Instruction:
Type out the records again, exactly as they are.

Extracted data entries
+ + + + +

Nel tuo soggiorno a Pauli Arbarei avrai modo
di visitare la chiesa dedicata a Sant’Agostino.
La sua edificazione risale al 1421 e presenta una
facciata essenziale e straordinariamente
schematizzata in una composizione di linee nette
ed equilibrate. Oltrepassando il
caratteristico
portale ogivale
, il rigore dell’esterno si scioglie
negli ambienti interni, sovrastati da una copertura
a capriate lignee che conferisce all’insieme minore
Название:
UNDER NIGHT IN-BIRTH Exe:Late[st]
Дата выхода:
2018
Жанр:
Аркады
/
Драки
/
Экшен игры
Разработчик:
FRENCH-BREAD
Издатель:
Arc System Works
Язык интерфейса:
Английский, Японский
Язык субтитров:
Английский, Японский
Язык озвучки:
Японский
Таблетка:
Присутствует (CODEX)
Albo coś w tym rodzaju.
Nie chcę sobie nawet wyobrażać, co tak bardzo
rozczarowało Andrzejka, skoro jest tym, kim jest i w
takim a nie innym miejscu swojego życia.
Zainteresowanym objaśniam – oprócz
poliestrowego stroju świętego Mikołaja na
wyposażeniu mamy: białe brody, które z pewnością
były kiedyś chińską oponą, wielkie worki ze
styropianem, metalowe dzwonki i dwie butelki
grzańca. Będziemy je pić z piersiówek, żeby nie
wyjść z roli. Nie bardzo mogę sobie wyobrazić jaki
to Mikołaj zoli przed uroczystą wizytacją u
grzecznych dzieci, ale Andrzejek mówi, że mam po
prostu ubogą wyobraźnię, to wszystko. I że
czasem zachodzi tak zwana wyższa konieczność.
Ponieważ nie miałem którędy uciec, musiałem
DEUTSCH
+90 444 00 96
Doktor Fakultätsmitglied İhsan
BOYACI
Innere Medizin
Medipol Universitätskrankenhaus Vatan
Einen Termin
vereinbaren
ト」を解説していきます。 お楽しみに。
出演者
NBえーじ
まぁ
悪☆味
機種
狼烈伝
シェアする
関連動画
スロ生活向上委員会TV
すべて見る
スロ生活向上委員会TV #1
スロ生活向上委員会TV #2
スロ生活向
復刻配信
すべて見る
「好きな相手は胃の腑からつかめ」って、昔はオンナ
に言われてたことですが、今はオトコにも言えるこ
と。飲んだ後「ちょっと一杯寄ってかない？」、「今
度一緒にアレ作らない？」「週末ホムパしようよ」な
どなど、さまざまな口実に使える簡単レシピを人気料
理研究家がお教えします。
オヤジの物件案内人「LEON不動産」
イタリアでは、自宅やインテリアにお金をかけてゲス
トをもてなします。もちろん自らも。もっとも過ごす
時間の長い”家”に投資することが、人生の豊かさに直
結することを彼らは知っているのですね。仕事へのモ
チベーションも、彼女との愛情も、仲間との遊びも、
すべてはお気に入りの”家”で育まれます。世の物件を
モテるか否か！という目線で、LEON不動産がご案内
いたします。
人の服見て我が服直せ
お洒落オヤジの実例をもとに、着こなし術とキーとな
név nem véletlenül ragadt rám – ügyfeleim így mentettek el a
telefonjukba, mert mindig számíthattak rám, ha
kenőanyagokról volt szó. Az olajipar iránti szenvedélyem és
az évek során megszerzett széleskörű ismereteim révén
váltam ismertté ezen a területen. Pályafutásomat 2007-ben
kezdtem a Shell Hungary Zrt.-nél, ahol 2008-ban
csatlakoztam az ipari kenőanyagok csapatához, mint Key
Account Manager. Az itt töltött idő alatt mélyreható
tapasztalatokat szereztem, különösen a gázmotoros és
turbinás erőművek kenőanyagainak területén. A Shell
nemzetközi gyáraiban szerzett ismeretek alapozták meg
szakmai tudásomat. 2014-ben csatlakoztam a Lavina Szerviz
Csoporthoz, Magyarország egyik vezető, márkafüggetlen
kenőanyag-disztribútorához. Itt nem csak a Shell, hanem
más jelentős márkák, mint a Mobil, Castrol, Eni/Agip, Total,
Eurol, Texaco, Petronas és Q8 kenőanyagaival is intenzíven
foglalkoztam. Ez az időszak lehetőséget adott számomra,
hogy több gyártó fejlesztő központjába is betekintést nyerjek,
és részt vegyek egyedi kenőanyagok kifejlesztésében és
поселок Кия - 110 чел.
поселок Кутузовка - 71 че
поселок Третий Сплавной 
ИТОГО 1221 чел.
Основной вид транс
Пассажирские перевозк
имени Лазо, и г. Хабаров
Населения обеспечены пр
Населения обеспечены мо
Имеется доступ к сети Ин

+ + + + +

Answer to this exercise:
Nel tuo soggiorno a Pauli Arbarei avrai modo
di visitare la chiesa dedicata a Sant’Agostino.
La sua edificazione risale al 1421 e presenta una
facciata essenziale e straordinariamente
schematizzata in una composizione di linee nette
ed equilibrate. Oltrepassando il
caratteristico
portale ogivale
, il rigore dell’esterno si scioglie
negli ambienti interni, sovrastati da una copertura
a capriate lignee che conferisce all’insieme minore
Название:
UNDER NIGHT IN-BIRTH Exe:Late[st]
Дата выхода:
2018
Жанр:
Аркады
/
Драки
/
Экшен игры
Разработчик:
FRENCH-BREAD
Издатель:
Arc System Works
Язык интерфейса:
Английский, Японский
Язык субтитров:
Английский, Японский
Язык озвучки:
Японский
Таблетка:
Присутствует (CODEX)
Albo coś w tym rodzaju.
Nie chcę sobie nawet wyobrażać, co tak bardzo
rozczarowało Andrzejka, skoro jest tym, kim jest i w
takim a nie innym miejscu swojego życia.
Zainteresowanym objaśniam – oprócz
poliestrowego stroju świętego Mikołaja na
wyposażeniu mamy: białe brody, które z pewnością
były kiedyś chińską oponą, wielkie worki ze
styropianem, metalowe dzwonki i dwie butelki
grzańca. Będziemy je pić z piersiówek, żeby nie
wyjść z roli. Nie bardzo mogę sobie wyobrazić jaki
to Mikołaj zoli przed uroczystą wizytacją u
grzecznych dzieci, ale Andrzejek mówi, że mam po
prostu ubogą wyobraźnię, to wszystko. I że
czasem zachodzi tak zwana wyższa konieczność.
Ponieważ nie miałem którędy uciec, musiałem
DEUTSCH
+90 444 00 96
Doktor Fakultätsmitglied İhsan
BOYACI
Innere Medizin
Medipol Universitätskrankenhaus Vatan
Einen Termin
vereinbaren
ト」を解説していきます。 お楽しみに。
出演者
NBえーじ
まぁ
悪☆味
機種
狼烈伝
シェアする
関連動画
スロ生活向上委員会TV
すべて見る
スロ生活向上委員会TV #1
スロ生活向上委員会TV #2
スロ生活向
復刻配信
すべて見る
「好きな相手は胃の腑からつかめ」って、昔はオンナ
に言われてたことですが、今はオトコにも言えるこ
と。飲んだ後「ちょっと一杯寄ってかない？」、「今
度一緒にアレ作らない？」「週末ホムパしようよ」な
どなど、さまざまな口実に使える簡単レシピを人気料
理研究家がお教えします。
オヤジの物件案内人「LEON不動産」
イタリアでは、自宅やインテリアにお金をかけてゲス
トをもてなします。もちろん自らも。もっとも過ごす
時間の長い”家”に投資することが、人生の豊かさに直
結することを彼らは知っているのですね。仕事へのモ
チベーションも、彼女との愛情も、仲間との遊びも、
すべてはお気に入りの”家”で育まれます。世の物件を
モテるか否か！という目線で、LEON不動産がご案内
いたします。
人の服見て我が服直せ
お洒落オヤジの実例をもとに、着こなし術とキーとな
név nem véletlenül ragadt rám – ügyfeleim így mentettek el a
telefonjukba, mert mindig számíthattak rám, ha
kenőanyagokról volt szó. Az olajipar iránti szenvedélyem és
az évek során megszerzett széleskörű ismereteim révén
váltam ismertté ezen a területen. Pályafutásomat 2007-ben
kezdtem a Shell Hungary Zrt.-nél, ahol 2008-ban
csatlakoztam az ipari kenőanyagok csapatához, mint Key
Account Manager. Az itt töltött idő alatt mélyreható
tapasztalatokat szereztem, különösen a gázmotoros és
turbinás erőművek kenőanyagainak területén. A Shell
nemzetközi gyáraiban szerzett ismeretek alapozták meg
szakmai tudásomat. 2014-ben csatlakoztam a Lavina Szerviz
Csoporthoz, Magyarország egyik vezető, márkafüggetlen
kenőanyag-disztribútorához. Itt nem csak a Shell, hanem
más jelentős márkák, mint a Mobil, Castrol, Eni/Agip, Total,
Eurol, Texaco, Petronas és Q8 kenőanyagaival is intenzíven
foglalkoztam. Ez az időszak lehetőséget adott számomra,
hogy több gyártó fejlesztő központjába is betekintést nyerjek,
és részt vegyek egyedi kenőanyagok kifejlesztésében és
поселок Кия - 110 чел.
поселок Кутузовка - 71 че
поселок Третий Сплавной 
ИТОГО 1221 чел.
Основной вид транс
Пассажирские перевозк
имени Лазо, и г. Хабаров
Населения обеспечены пр
Населения обеспечены мо
Имеется доступ к сети Ин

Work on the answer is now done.